#### [Work instructions]
From the line with "30: (691, 336, 17.21)" to the line with "43: (354, 531, 10.24)", retype every line exactly, including those two, and leave out the rest of the data below.

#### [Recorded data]
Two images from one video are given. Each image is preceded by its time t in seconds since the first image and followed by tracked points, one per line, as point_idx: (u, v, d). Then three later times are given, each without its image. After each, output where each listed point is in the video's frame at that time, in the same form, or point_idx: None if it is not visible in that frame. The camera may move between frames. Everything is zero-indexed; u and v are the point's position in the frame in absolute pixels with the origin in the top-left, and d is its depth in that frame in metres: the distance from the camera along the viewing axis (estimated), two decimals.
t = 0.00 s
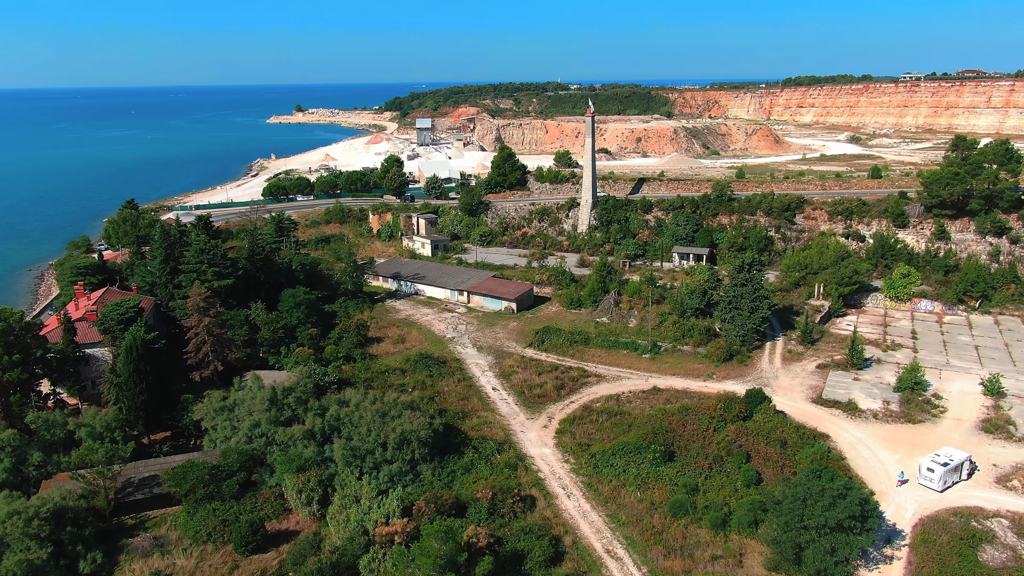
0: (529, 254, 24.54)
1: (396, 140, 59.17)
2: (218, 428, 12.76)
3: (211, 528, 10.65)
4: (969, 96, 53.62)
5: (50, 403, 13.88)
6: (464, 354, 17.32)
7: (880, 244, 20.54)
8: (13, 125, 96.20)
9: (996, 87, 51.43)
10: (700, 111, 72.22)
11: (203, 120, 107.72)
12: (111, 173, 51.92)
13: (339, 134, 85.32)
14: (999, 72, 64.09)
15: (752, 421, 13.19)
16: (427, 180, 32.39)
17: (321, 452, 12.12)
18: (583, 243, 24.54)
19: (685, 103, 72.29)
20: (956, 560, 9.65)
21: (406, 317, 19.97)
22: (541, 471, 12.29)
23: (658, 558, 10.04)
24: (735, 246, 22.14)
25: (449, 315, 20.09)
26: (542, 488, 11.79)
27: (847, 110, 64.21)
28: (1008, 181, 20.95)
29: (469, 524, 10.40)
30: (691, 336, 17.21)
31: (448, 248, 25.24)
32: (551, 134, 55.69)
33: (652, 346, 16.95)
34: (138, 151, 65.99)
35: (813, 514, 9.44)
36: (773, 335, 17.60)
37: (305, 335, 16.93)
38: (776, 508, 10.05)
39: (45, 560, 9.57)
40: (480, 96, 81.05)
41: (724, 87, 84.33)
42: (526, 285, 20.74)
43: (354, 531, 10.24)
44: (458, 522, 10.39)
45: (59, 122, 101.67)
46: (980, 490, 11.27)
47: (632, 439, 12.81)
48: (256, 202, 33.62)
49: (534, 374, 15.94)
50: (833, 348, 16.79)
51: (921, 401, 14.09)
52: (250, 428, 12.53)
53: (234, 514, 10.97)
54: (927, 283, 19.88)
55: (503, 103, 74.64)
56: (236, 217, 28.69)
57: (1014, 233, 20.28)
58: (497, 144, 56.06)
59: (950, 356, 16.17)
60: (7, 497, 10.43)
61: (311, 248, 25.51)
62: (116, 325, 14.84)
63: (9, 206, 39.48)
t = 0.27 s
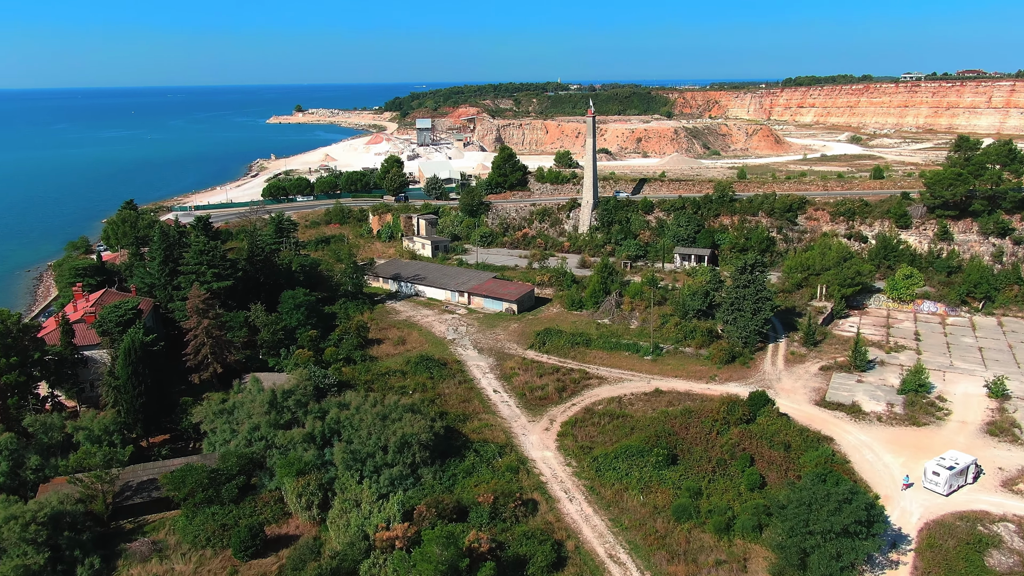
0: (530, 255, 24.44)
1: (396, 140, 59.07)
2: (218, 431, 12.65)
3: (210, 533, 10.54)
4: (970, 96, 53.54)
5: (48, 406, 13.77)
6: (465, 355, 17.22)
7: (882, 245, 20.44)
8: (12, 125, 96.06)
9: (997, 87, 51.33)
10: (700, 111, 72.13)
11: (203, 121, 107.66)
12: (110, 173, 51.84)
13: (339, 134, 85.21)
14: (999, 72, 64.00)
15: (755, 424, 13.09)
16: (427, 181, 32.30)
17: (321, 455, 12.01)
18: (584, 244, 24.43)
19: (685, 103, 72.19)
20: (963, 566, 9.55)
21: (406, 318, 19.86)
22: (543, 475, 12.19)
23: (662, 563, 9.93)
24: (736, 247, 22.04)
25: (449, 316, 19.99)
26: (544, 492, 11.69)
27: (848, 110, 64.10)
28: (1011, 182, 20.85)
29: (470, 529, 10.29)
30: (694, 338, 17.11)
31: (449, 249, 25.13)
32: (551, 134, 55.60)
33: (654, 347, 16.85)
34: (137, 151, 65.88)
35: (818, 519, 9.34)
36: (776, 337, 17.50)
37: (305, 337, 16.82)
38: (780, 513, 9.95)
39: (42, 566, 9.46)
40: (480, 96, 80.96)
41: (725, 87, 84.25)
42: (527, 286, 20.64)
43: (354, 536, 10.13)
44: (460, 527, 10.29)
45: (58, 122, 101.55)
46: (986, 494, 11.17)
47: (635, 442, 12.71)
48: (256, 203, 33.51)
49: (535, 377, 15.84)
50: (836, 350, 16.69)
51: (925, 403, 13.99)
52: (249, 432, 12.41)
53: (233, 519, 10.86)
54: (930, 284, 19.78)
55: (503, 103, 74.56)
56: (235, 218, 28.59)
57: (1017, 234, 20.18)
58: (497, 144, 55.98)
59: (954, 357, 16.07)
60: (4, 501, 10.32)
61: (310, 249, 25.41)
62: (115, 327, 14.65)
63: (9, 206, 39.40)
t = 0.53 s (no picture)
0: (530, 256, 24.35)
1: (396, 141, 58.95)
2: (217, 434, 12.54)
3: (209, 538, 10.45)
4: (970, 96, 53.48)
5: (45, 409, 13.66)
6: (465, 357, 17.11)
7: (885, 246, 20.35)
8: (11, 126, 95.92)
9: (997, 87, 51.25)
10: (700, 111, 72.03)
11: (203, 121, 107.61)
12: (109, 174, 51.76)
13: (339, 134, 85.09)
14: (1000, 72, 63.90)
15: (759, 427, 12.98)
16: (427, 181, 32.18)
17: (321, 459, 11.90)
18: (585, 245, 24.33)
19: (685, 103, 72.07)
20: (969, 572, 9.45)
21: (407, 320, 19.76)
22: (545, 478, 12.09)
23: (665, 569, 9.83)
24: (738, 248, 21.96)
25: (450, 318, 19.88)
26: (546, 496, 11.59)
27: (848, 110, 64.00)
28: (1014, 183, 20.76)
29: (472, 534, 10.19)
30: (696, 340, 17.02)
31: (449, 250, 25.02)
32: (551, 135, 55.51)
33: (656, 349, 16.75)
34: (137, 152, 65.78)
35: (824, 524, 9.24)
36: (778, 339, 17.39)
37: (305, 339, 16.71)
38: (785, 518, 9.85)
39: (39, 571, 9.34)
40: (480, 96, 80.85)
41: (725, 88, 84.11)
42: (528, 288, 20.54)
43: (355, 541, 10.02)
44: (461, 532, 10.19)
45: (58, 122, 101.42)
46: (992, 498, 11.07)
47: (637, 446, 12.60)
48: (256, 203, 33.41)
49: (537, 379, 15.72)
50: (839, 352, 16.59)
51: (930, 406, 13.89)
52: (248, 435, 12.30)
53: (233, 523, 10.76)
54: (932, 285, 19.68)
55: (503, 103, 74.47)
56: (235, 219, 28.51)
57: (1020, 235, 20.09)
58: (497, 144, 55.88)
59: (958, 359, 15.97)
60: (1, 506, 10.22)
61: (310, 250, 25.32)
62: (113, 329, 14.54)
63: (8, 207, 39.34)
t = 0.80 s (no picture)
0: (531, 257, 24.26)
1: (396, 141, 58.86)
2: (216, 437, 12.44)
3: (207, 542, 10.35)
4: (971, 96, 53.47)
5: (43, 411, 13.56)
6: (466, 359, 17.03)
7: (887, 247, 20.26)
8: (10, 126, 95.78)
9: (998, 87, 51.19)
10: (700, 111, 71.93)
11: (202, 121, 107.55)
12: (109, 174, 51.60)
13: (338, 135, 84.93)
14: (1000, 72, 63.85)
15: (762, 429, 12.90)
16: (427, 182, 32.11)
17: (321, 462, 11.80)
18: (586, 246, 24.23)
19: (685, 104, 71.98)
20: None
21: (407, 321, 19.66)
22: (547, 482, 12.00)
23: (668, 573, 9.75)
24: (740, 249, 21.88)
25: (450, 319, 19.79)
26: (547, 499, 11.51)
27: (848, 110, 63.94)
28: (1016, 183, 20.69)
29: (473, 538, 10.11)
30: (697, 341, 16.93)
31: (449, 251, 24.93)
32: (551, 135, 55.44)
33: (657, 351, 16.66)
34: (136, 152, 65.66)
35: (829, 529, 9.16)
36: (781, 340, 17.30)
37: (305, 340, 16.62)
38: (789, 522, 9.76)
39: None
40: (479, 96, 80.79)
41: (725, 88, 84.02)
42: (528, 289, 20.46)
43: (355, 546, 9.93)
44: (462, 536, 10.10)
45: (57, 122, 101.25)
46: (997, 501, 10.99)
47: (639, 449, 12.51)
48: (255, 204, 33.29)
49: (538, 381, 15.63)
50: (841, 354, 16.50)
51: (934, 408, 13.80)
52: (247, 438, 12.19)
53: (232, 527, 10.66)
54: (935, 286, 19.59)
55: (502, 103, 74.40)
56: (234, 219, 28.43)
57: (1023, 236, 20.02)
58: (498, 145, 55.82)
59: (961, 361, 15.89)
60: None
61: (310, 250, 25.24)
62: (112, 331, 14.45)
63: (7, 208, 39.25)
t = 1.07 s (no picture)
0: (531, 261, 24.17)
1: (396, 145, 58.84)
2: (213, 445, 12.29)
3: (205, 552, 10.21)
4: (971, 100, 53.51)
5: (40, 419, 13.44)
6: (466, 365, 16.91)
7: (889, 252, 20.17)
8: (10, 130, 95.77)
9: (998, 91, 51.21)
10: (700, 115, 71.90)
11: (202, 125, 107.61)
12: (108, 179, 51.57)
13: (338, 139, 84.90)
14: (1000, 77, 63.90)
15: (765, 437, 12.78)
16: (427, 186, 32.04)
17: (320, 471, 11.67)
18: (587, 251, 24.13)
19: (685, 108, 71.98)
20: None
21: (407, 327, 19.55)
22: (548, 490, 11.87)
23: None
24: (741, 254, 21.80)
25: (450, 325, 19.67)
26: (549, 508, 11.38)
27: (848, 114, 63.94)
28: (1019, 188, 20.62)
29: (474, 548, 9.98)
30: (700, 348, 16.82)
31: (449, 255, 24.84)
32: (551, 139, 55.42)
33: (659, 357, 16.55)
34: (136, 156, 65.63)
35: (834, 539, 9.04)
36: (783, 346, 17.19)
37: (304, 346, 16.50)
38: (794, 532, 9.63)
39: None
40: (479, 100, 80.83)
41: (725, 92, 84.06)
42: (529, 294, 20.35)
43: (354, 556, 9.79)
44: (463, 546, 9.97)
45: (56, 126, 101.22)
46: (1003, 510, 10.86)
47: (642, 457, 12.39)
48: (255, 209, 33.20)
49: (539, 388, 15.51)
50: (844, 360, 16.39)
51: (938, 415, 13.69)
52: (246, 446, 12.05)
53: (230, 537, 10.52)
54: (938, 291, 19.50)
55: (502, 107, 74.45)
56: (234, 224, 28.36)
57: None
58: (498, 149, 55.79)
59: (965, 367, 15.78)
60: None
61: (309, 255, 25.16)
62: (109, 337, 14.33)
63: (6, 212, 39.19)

--

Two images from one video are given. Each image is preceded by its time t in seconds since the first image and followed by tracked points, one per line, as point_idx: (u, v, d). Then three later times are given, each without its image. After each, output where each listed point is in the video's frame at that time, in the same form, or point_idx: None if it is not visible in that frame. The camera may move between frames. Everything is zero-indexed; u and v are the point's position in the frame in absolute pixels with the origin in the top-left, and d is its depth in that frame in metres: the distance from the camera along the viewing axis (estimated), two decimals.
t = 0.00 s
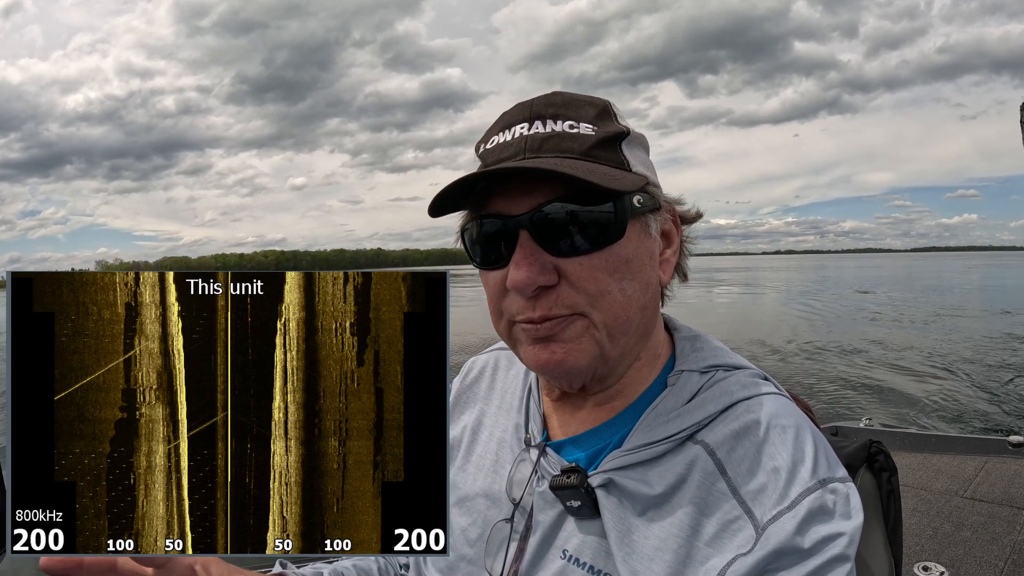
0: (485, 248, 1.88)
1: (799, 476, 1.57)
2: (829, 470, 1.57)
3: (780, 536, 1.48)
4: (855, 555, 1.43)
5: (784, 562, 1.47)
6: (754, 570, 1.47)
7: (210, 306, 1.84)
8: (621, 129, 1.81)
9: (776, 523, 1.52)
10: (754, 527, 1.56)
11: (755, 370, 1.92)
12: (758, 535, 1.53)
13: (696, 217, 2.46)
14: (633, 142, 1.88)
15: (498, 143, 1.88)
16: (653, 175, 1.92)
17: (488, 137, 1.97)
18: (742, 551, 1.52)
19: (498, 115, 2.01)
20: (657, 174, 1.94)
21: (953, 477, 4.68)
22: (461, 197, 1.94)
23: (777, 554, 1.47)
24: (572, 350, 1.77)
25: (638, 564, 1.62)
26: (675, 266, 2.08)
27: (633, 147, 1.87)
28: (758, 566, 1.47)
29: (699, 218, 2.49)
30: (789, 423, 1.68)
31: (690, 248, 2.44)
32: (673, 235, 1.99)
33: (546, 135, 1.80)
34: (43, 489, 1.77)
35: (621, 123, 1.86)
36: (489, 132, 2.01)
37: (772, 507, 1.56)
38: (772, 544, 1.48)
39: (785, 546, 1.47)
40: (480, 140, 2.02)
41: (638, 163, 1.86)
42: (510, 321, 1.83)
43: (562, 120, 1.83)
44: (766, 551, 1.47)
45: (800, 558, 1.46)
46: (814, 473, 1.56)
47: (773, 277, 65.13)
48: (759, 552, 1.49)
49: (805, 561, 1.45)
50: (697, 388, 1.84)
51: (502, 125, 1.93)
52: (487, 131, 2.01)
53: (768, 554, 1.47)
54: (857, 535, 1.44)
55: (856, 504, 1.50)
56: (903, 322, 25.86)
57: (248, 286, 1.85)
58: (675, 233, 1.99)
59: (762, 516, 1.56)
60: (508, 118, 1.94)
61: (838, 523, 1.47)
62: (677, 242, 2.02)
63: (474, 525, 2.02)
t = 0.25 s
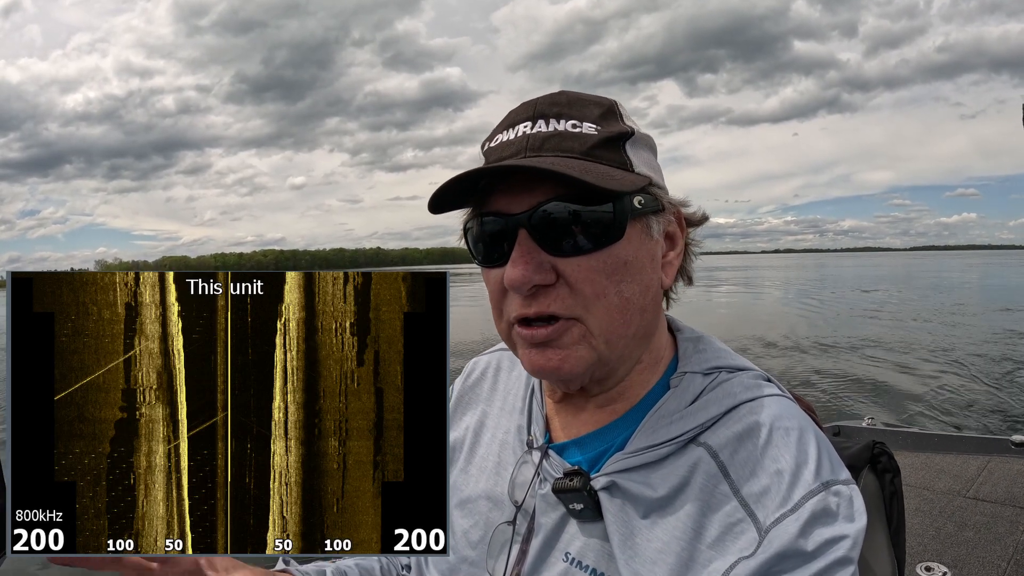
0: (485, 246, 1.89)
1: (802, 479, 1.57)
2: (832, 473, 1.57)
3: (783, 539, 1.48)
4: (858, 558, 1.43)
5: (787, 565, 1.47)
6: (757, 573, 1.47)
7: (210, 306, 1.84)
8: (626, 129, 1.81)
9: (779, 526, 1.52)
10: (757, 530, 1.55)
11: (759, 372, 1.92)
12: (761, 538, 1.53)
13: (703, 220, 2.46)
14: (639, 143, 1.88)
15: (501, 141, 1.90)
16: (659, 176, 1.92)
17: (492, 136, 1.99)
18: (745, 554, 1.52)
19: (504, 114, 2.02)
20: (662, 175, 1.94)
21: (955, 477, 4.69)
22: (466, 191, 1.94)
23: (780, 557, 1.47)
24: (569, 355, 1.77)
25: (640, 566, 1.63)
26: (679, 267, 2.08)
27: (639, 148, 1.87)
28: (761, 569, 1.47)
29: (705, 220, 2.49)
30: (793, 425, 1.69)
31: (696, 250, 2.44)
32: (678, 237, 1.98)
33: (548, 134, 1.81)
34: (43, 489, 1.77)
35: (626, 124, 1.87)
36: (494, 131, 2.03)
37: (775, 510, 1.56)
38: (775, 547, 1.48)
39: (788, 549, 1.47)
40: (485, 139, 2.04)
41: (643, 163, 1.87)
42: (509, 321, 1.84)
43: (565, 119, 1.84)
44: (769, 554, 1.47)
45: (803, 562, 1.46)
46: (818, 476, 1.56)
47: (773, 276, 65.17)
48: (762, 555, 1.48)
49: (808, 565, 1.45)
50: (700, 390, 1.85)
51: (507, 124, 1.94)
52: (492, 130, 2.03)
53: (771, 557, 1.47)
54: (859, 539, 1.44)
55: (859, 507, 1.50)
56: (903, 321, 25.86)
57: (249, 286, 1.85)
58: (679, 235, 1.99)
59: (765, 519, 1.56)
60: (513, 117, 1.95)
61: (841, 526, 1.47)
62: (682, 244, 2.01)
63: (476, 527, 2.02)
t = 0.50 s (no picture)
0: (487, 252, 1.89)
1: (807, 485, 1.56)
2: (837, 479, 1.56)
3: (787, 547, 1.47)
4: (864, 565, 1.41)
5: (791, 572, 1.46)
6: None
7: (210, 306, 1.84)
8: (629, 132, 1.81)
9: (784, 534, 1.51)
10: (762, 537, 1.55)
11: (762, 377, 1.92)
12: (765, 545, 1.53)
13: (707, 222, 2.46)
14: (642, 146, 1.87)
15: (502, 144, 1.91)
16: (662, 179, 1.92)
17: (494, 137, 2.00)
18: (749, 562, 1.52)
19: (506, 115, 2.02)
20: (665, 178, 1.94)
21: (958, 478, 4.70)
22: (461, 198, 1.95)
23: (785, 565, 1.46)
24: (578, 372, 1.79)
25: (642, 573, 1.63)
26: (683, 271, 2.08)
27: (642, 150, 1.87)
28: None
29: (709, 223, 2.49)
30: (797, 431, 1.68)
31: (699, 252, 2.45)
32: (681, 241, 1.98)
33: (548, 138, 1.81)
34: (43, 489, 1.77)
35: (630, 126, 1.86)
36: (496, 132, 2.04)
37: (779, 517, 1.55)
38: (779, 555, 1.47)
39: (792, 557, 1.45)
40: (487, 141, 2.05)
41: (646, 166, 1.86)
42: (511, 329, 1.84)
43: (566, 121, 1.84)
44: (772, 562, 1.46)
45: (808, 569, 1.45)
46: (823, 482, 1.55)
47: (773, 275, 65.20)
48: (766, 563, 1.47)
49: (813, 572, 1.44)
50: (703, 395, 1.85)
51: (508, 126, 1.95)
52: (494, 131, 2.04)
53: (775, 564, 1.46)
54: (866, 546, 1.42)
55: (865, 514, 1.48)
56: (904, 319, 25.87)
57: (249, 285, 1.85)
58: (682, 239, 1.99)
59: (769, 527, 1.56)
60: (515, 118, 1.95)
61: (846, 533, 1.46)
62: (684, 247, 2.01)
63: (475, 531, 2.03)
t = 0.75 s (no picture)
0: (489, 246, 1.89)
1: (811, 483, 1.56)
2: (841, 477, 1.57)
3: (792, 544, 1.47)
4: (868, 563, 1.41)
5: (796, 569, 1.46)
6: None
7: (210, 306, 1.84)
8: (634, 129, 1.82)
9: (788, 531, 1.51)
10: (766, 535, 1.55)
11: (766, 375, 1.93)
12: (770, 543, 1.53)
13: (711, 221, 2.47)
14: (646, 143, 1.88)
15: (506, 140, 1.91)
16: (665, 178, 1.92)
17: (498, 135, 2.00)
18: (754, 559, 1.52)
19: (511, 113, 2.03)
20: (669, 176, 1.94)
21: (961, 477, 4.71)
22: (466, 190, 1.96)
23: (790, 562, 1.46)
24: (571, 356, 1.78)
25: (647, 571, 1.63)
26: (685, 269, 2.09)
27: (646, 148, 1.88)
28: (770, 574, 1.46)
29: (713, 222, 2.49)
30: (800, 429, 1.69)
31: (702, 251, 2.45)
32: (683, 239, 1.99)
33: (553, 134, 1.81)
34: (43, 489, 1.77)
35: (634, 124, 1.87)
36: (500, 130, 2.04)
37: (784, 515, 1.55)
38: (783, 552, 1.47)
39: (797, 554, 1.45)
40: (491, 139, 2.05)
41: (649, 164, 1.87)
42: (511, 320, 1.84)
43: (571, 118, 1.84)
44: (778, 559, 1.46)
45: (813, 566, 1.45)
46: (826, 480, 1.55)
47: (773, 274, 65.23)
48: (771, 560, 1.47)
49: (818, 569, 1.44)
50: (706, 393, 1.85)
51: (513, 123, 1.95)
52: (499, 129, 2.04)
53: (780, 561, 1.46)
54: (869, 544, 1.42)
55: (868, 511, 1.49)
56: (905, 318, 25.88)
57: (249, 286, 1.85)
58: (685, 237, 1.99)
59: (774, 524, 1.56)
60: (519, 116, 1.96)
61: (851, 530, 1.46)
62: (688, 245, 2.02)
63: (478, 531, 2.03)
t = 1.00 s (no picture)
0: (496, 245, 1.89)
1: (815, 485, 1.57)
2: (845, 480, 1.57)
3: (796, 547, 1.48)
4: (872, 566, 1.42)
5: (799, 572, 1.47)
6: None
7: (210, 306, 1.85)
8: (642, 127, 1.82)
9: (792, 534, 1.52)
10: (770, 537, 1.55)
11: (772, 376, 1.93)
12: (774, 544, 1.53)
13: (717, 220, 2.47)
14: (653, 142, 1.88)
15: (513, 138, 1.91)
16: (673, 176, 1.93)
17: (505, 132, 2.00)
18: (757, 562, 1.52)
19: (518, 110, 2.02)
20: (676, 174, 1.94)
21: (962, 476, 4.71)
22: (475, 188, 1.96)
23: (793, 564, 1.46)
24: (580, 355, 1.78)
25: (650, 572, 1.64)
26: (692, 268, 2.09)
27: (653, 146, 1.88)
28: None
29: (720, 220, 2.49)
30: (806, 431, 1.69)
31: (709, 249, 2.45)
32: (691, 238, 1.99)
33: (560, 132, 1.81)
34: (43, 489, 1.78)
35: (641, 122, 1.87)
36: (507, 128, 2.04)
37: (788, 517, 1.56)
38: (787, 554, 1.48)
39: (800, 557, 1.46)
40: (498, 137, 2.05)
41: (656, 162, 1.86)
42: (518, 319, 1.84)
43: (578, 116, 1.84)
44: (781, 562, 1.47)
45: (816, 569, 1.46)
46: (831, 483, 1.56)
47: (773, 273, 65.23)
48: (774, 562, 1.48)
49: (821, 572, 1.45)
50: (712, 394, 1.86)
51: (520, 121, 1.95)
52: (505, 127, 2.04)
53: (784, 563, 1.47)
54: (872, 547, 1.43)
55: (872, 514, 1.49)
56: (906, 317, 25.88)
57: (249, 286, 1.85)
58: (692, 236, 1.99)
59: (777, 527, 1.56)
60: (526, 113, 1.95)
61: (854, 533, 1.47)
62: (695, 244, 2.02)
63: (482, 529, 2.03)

#### [Response area]
30: (691, 336, 17.21)
31: (448, 248, 25.24)
32: (551, 134, 55.69)
33: (652, 346, 16.95)
34: (138, 151, 65.99)
35: (813, 514, 9.44)
36: (773, 335, 17.60)
37: (305, 335, 16.93)
38: (776, 508, 10.05)
39: (45, 560, 9.57)
40: (480, 96, 81.05)
41: (724, 87, 84.33)
42: (526, 285, 20.74)
43: (354, 531, 10.24)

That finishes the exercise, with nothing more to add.